Loving Vincent Movie Review: An Animated Film Using Actual Oil Paintings That Exhibits Exquisite Craft On Screen

‘LOVING VINCENT’ is an animated film done in an extraordinary way, with a total of 125 painters working for six years inspired by Vincent Van Gogh’s masterpieces to capture the world of the famous artist in a unique cinematic experience. The results with the vivid painting brushstrokes are just amazing. Each frame has something to offer and hold our attention. The look of the film definitely exhibits exquisite craft.

But the beauty of the splendid artworks on canvas is not matched by the story that Directors Hugh Welchman and Dorota Kobiela choose to tell on film. Van Gogh has been dead for about a year in 1891 when the story begins. A young man, Armand (voice by Douglas Booth), is tasked by his father (Chris O’Dowd), a postman, to deliver the last letter written by Vincent. Both of them have sat for Van Gogh who made several portraits of them.

The letter is for Van Gogh’s brother, Theo, who, it turns out, has also passed away. Armand goes to town of Auvers-sur-Oise where Vincent died in poverty and ends up like an amateur detective investigating the mysterious death of the artist. He is shown garbed in the same bright yellow suit that is made immortalized by Van Gogh on canvas.

He interviews several people who have known Vincent, including his doctor (Jerome Flynn), the doctor’s cooperative daughter (Saoirse Ronan), a local barmaid (Helen McCrory) and a boatman (Aidan Turner). Their stories are told in flashbacks, which are in black and white like monochrome pencil drawings. Armand thinks Vincent didn’t really take his own life, as what is generally believed, but that somedy else shot him and he just claimed that he shot himself.

A recent Van Gogh book in 2011 claimed Vincent was actually shot by a local teenage bully called Rene Secretan who’s been torturing Vincent for some reason and loves to move around with a gun. But why Vincent claimed that he killed himself on his deathbed is never really made clear. The artist signs his letters with “Your loving Vincent”, and this is where the film got its title.

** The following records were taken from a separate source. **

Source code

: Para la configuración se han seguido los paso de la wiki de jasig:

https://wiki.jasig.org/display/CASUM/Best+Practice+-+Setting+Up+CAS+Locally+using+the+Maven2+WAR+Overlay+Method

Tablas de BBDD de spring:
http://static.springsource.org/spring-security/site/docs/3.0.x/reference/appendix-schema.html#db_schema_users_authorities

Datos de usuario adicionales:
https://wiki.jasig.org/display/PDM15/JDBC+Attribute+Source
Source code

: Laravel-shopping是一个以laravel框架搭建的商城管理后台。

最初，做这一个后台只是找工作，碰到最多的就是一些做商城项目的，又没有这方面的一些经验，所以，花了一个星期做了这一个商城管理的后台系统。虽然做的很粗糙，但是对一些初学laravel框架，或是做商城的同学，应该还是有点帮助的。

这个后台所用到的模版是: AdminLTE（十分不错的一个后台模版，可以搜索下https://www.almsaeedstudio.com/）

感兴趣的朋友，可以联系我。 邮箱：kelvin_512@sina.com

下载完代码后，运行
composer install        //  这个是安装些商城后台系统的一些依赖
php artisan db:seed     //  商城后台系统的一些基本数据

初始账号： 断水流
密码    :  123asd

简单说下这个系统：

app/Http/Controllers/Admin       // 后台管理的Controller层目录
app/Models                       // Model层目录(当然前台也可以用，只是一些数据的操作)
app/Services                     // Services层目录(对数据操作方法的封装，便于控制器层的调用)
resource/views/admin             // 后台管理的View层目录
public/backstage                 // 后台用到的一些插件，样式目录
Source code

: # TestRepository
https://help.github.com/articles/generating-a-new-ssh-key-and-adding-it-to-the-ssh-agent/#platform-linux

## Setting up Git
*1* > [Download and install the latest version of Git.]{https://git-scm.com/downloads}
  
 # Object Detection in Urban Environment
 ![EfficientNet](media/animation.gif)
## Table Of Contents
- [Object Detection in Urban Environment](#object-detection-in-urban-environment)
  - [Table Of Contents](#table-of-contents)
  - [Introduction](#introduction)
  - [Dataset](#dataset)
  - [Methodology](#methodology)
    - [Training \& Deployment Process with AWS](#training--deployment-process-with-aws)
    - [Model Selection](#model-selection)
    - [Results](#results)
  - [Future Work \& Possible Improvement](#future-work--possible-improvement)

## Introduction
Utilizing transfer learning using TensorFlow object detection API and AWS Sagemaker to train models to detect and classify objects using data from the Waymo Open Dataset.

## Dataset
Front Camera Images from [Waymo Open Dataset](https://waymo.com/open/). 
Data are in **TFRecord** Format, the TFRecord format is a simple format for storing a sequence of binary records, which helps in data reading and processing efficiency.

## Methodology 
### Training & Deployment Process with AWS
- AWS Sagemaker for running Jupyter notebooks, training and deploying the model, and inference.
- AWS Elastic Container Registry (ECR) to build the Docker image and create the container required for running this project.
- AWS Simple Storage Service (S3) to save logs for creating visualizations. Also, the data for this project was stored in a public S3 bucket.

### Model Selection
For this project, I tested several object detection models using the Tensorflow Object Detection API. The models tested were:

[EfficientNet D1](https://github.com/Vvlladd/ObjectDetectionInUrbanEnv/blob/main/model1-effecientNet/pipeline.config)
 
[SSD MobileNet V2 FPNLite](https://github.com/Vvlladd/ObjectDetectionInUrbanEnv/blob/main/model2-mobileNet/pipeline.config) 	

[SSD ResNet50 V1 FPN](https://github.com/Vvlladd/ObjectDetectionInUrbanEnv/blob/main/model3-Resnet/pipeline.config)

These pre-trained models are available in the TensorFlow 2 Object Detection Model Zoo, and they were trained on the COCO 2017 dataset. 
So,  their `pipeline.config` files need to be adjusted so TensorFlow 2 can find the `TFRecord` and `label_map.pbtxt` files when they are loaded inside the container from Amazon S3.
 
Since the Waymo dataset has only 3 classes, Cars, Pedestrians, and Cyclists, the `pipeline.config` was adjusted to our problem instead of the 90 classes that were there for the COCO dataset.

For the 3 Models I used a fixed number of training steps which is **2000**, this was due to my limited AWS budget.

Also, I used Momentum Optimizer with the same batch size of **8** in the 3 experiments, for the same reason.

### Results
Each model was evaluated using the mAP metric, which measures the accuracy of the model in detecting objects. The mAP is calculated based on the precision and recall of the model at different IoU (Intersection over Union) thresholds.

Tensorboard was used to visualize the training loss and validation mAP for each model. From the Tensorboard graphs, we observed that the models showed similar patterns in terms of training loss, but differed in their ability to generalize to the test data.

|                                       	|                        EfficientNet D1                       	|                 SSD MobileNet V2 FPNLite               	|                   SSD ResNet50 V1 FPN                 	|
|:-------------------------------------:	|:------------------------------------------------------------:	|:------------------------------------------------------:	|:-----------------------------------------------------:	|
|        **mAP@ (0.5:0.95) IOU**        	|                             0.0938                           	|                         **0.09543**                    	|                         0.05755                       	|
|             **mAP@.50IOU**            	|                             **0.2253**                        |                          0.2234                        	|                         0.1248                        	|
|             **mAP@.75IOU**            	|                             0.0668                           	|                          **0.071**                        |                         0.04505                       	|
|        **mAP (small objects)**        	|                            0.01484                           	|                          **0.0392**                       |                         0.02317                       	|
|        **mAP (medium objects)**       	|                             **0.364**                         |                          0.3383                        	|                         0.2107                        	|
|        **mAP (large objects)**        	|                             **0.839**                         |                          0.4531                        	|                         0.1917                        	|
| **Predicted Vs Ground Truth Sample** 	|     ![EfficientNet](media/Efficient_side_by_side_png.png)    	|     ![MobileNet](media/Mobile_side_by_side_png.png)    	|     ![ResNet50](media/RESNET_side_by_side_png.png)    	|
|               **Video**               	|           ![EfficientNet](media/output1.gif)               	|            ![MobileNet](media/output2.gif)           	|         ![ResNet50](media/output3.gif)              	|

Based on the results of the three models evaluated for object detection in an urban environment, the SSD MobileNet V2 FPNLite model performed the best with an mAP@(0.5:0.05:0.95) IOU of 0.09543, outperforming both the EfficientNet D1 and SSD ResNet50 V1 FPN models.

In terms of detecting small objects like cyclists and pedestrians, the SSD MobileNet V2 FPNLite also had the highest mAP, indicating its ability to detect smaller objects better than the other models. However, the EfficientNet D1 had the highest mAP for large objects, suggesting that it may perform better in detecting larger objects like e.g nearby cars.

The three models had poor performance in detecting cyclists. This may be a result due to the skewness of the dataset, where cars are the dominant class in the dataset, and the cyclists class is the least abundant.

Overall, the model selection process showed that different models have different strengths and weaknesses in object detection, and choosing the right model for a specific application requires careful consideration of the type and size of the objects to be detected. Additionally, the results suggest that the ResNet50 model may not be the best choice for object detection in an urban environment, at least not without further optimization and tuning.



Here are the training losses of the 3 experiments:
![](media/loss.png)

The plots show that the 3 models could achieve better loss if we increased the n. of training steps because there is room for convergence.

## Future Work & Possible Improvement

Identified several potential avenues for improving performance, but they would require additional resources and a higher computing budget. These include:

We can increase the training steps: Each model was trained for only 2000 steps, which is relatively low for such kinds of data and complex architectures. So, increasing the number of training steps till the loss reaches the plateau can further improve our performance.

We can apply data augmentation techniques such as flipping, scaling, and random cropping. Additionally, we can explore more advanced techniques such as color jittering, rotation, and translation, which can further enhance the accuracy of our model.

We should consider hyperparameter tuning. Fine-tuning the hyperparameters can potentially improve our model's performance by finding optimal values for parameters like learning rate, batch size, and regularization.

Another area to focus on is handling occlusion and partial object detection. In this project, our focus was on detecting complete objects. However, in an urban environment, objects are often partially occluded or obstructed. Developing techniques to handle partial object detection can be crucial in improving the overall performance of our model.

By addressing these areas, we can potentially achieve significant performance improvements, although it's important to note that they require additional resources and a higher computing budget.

As a film made from actual paintings, “Loving Vincent” is worth watching but, sadly, it doesn’t tell us much about his life. Maybe for this, you should watch the 1956 filmbio, “Lust for Life” starring Kirk Douglas as the tormented Dutch painter who started painting late in his life, cut his own ear because of desperation, and sold only one painting in his lifetime but turns out to be one of the greatest artists of all time.